EXERCISE INSTRUCTIONS | Write out the data below exactly, from its first line to the line containing "My pathetic coughing", that line included.

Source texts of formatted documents
------------------------

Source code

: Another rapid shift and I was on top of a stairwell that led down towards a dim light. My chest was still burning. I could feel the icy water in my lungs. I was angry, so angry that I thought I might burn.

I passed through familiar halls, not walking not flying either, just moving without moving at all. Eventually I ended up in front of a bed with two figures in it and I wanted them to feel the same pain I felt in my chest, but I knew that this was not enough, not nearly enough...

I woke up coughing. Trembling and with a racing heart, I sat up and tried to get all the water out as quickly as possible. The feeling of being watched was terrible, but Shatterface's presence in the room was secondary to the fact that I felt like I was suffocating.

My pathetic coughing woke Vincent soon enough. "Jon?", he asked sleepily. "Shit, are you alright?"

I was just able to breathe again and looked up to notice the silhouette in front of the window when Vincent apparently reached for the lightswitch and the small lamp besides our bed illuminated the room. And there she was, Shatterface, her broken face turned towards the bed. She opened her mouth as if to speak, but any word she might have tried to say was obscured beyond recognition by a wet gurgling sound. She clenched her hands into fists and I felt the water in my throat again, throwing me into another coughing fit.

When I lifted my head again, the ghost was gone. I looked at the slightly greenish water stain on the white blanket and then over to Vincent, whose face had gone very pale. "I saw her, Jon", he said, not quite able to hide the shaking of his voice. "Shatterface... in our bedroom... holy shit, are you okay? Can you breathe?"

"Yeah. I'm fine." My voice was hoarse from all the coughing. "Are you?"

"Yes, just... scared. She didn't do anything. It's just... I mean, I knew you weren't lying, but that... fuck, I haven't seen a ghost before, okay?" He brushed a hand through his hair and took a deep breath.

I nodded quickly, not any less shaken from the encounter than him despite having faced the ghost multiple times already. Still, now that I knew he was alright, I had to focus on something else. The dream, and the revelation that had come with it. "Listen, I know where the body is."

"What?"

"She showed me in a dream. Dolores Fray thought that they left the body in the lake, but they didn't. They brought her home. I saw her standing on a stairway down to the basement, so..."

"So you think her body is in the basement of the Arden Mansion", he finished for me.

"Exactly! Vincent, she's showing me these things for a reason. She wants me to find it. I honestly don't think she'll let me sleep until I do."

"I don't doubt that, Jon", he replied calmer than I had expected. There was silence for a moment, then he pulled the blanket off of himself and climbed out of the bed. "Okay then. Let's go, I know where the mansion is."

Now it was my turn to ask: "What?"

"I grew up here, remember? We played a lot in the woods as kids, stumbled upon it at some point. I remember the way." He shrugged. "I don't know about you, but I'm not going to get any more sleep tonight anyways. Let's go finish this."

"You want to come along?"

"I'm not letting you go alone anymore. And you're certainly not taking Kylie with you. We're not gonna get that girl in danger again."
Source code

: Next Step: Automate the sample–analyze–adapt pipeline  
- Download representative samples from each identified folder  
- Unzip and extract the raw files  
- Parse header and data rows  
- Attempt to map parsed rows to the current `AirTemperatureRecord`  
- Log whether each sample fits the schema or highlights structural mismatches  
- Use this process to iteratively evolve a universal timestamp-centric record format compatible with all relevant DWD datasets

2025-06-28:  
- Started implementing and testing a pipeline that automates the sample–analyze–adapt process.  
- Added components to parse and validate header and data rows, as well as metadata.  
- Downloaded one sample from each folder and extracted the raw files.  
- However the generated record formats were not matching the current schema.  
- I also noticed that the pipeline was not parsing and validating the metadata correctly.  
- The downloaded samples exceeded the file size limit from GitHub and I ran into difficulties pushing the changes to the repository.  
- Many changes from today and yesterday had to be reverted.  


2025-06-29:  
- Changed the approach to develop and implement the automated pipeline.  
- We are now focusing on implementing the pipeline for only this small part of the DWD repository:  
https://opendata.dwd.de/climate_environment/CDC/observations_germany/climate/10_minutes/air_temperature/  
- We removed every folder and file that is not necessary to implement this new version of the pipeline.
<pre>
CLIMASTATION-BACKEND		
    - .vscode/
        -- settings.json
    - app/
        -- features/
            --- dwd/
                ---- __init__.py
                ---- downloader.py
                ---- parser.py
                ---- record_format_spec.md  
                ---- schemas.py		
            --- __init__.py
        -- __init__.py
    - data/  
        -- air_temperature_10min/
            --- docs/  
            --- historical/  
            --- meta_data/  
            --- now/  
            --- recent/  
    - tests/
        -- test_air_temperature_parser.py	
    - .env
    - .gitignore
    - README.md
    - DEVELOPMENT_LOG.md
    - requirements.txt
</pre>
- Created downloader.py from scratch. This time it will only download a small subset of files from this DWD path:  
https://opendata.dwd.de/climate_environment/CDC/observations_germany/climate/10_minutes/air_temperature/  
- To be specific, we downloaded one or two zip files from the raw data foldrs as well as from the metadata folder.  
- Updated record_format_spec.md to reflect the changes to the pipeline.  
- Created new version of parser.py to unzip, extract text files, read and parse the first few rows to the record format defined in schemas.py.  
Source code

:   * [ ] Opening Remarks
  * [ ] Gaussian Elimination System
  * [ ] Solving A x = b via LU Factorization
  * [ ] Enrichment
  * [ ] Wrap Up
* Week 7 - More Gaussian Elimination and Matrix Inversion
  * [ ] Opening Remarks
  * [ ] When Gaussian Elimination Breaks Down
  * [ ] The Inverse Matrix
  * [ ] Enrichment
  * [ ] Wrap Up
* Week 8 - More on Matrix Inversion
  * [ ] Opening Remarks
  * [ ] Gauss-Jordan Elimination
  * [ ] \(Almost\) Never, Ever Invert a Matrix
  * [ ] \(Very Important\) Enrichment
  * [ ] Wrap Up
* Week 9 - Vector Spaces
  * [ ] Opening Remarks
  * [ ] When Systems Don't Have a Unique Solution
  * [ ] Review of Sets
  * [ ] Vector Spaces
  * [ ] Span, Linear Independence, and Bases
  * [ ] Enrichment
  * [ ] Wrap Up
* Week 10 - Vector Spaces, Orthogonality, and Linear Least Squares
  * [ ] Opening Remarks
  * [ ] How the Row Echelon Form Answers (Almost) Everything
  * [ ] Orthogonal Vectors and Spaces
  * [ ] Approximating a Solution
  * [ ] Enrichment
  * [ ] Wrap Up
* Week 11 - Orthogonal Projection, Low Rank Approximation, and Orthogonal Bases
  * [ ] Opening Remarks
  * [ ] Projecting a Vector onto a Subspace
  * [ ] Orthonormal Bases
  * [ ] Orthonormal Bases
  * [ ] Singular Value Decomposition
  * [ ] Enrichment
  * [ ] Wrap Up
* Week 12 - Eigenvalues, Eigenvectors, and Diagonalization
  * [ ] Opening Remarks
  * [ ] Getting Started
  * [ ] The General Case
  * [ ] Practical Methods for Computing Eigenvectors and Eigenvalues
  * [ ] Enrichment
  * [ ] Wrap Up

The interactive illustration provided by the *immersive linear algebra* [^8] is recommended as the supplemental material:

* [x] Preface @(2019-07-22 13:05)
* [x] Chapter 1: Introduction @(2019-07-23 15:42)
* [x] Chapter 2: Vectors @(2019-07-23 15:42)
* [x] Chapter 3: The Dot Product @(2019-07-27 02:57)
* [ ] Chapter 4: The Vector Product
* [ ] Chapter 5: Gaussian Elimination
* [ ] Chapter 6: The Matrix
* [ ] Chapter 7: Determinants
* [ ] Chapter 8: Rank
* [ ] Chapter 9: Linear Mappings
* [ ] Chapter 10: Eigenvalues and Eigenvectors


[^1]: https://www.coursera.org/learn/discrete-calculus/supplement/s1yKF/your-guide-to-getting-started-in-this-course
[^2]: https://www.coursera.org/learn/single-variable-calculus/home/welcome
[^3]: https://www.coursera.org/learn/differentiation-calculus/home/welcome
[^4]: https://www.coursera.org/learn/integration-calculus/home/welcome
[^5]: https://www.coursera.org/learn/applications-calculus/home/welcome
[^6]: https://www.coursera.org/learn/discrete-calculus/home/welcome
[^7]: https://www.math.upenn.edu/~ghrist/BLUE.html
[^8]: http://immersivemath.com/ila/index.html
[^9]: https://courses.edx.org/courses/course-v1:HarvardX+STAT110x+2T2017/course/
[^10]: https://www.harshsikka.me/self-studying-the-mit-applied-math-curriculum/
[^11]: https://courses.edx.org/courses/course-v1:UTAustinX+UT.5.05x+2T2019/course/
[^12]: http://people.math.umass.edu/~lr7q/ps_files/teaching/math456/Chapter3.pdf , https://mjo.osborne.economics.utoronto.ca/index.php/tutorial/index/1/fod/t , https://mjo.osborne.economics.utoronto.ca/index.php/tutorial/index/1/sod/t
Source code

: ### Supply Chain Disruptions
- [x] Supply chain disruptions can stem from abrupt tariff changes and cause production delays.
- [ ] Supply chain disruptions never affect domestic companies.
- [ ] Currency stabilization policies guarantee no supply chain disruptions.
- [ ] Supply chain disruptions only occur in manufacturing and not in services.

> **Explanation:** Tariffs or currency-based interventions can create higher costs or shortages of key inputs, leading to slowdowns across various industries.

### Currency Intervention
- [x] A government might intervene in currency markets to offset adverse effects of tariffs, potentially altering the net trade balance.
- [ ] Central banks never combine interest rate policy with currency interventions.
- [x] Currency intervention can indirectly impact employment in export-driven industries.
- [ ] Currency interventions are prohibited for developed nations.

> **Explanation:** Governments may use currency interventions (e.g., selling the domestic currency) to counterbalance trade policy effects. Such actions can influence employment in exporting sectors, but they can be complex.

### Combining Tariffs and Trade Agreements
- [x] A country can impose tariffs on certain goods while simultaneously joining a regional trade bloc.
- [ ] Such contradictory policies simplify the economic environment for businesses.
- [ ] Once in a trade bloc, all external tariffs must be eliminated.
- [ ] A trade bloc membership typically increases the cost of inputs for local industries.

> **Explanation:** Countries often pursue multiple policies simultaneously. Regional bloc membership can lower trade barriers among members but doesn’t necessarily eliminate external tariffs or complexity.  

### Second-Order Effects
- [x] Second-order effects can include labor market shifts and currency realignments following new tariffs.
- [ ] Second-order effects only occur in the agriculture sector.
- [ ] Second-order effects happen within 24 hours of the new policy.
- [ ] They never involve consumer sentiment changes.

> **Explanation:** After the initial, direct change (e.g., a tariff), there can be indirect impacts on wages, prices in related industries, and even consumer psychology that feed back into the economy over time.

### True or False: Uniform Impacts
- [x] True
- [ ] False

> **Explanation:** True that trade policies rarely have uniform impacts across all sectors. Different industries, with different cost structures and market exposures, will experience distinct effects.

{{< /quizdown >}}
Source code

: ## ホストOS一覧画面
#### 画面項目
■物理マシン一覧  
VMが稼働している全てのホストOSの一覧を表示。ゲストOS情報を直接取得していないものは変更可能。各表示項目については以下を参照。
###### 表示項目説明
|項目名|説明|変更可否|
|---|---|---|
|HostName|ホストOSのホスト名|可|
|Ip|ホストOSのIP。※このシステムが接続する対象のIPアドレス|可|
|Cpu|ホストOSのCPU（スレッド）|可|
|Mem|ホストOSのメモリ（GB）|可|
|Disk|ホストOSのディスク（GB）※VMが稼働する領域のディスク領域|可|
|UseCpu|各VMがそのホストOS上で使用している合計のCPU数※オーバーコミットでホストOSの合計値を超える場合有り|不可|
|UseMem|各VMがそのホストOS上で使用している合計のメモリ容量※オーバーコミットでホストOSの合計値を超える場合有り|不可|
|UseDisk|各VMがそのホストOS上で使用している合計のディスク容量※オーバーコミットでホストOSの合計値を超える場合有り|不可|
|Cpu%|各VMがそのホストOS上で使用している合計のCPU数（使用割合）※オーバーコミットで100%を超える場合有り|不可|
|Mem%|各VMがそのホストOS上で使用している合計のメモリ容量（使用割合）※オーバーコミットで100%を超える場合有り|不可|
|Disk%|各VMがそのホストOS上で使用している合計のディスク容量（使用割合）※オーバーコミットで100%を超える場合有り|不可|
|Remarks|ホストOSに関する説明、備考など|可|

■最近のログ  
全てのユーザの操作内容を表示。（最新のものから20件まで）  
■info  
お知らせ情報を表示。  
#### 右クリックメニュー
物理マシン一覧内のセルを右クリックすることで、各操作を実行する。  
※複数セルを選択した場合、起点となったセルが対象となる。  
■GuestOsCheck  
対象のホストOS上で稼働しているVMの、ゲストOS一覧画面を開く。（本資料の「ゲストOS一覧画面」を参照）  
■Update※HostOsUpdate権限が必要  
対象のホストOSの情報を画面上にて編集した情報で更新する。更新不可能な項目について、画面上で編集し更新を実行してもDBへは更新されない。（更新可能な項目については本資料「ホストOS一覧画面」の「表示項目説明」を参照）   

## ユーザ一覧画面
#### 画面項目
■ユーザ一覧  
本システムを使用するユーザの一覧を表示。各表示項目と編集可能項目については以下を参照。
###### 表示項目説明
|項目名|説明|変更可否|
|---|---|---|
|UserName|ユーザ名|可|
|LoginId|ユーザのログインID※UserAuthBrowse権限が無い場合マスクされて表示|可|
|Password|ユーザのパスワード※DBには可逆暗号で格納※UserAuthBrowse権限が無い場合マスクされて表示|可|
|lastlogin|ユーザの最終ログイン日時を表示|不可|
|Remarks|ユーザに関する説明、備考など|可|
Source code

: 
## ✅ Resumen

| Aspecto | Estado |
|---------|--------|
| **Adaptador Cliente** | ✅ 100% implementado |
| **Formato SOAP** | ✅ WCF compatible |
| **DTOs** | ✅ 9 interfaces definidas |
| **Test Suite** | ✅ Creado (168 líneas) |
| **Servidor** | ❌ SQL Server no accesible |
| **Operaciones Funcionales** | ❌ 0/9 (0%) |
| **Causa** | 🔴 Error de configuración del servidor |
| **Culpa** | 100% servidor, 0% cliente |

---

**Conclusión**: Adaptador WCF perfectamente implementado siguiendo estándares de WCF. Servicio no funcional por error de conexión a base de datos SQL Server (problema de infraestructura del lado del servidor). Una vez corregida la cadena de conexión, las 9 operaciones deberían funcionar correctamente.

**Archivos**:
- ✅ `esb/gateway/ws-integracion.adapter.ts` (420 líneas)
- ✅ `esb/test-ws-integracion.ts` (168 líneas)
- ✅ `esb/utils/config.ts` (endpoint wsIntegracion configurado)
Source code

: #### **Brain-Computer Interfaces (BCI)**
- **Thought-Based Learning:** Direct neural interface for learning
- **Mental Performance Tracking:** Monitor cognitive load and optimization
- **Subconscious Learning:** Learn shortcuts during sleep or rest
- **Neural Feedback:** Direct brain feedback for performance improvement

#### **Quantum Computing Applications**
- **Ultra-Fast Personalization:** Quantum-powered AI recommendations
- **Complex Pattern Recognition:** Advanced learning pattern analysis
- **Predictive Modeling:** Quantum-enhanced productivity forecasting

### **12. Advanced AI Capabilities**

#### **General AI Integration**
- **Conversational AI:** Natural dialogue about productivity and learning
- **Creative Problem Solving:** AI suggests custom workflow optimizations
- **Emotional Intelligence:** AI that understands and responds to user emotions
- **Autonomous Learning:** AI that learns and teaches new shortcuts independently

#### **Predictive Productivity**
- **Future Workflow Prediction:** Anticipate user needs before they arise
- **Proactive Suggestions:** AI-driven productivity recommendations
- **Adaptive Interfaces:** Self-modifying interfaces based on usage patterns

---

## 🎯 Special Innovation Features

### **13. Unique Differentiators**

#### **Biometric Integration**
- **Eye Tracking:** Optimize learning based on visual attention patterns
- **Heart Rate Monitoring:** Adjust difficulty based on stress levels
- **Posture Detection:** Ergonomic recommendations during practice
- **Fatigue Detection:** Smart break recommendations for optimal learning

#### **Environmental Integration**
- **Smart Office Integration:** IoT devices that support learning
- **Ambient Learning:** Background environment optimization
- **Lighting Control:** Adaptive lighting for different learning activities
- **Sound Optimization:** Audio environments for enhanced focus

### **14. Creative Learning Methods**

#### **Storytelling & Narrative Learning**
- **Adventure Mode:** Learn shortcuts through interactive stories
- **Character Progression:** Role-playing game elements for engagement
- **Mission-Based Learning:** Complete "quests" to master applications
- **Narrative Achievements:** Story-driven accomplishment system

------------------------

RESULT |
Source code

: Another rapid shift and I was on top of a stairwell that led down towards a dim light. My chest was still burning. I could feel the icy water in my lungs. I was angry, so angry that I thought I might burn.

I passed through familiar halls, not walking not flying either, just moving without moving at all. Eventually I ended up in front of a bed with two figures in it and I wanted them to feel the same pain I felt in my chest, but I knew that this was not enough, not nearly enough...

I woke up coughing. Trembling and with a racing heart, I sat up and tried to get all the water out as quickly as possible. The feeling of being watched was terrible, but Shatterface's presence in the room was secondary to the fact that I felt like I was suffocating.

My pathetic coughing woke Vincent soon enough. "Jon?", he asked sleepily. "Shit, are you alright?"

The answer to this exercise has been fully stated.